Wholesale fibre price rises will place undue pressure on customers

Vodafone NZ responds to Chorus increasing their wholesale fibre price during a global pandemic

In response to the announcement from Chorus yesterday, Vodafone NZ says:

“We are hugely disappointed Chorus will proceed with raising wholesale fibre prices in October. This tone-deaf move does nothing to help hard working New Zealanders, who may need to pay more for their internet when connectivity matters more than ever.

“The wholesale input cost of fibre is already well over half of the price of Vodafone’s most popular fibre broadband plan and we now have to review whether we can absorb this additional Chorus cost.”

Determining what this means for consumers and their broadband bills

“While we don’t believe increasing retail prices during a global pandemic is fair on consumers, the reality is with declining margins and in such a brutally competitive broadband market, we may be forced to do so.

“In other sectors such as petrol and aviation, retailers routinely pass on third party cost increases, while in the telco sector New Zealand consumers have benefited from lower prices when retailers absorb these cost rises. We want to help struggling families and businesses keep internet access at the top of their shopping lists, but Chorus is making it harder for us to do so.”

Lining shareholder pockets during a global pandemic

“Chorus fibre price rises are great for Chorus shareholders, who have enjoyed strong returns over the last year, but place added cost pressure on retailers and consumers at a time when New Zealand faces a recession, and GDP growth is the worst it’s been in 27 years and predicted to decrease further.

“As we noted in our submission to Chorus when they were deciding whether to increase prices in October, while increases are allowed for under the Telecommunications Act 2001 they are voluntary. Delaying the price changes will simply increase the size of the losses asset that will form part of the regulatory asset base (RAB) under the Part 6 regime. There is no need to recover these costs now, when New Zealanders are hurting so much, when it can be recovered during more stable economic times.

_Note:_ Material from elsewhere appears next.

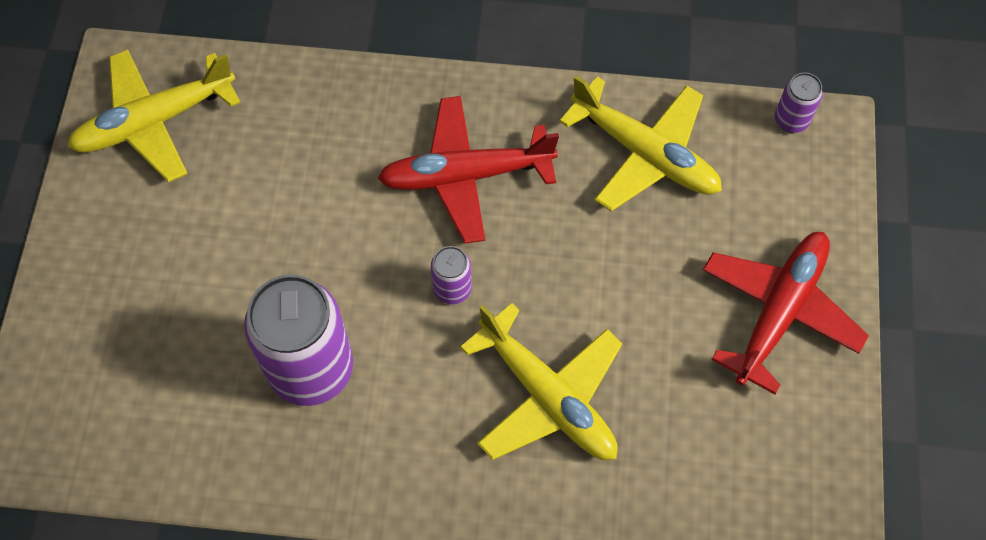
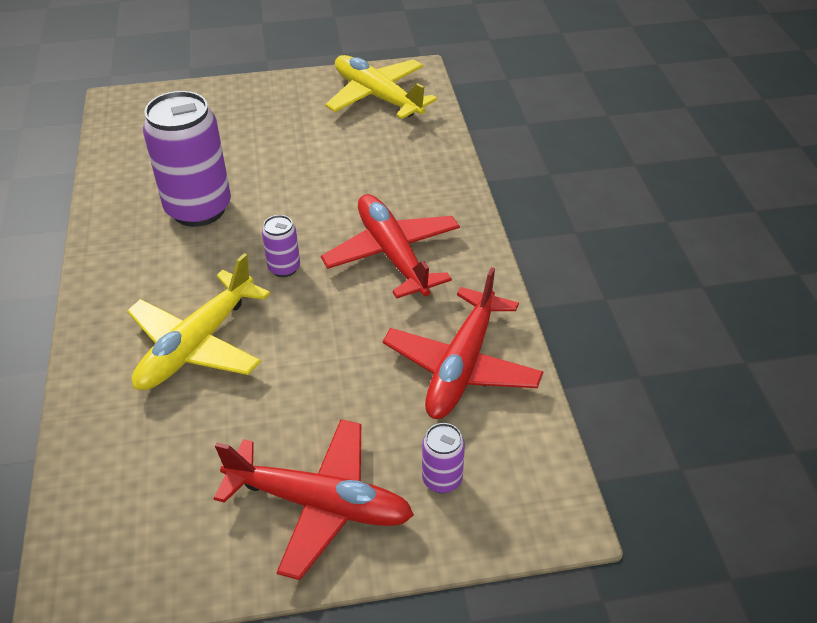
camera: 75 degrees right, 20 degrees down
yellow plane [559,75,722,211] -> red plane [383,267,543,419]
purple can [775,73,823,133] -> purple can moved to [422,423,465,493]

“Chorus is entirely free to decide whether to delay these price changes – it’s chosen higher prices now over doing what’s right for its customers and the end-users of telecommunications services.”

We’ve been asking Chorus to help share retailer’s pain, not just take the profit

“Since March, we’ve been asking Chorus and other local fibre companies to share the pain of the growing financial impacts of Covid-19, which are only set to worsen as Government support such as the wage subsidy ends and more businesses and households are placed under economic strain. We are also disappointed these calls for help appear to have largely fallen on deaf ears, with their limited commitments to date ending before the bulk of the financial impact is set to hit Kiwis.

“To help offset the impacts of these CPI price rises, we ask Chorus to share in the commercial impacts of Covid-19 and help us respond to the growing numbers of customers looking for financial hardship relief. We’ve seen customer requests to delay or reduce internet bills grow much faster in alert level 1, and expert reports expect these numbers will continue to grow.

“The high-speed internet network was largely funded by the New Zealand Government, and indirectly by New Zealand tax-payers, meaning Chorus’ shareholders are profiting without sharing in the burdens of delivery placed on retailers who are trying to maintain online connectivity for as many Kiwis as possible during the response and recovery from Covid-19.”

Fixing faults quickly to help consumers

“Kiwi consumers would also benefit if Chorus focuses more on improving their service quality on fault-fixing, especially if they’re intending to charge more for it. Retailers and their customers often bear the brunt of poor maintenance and response times, when we’re often at the mercy of Chorus to determine when they will fix faults on their networks.”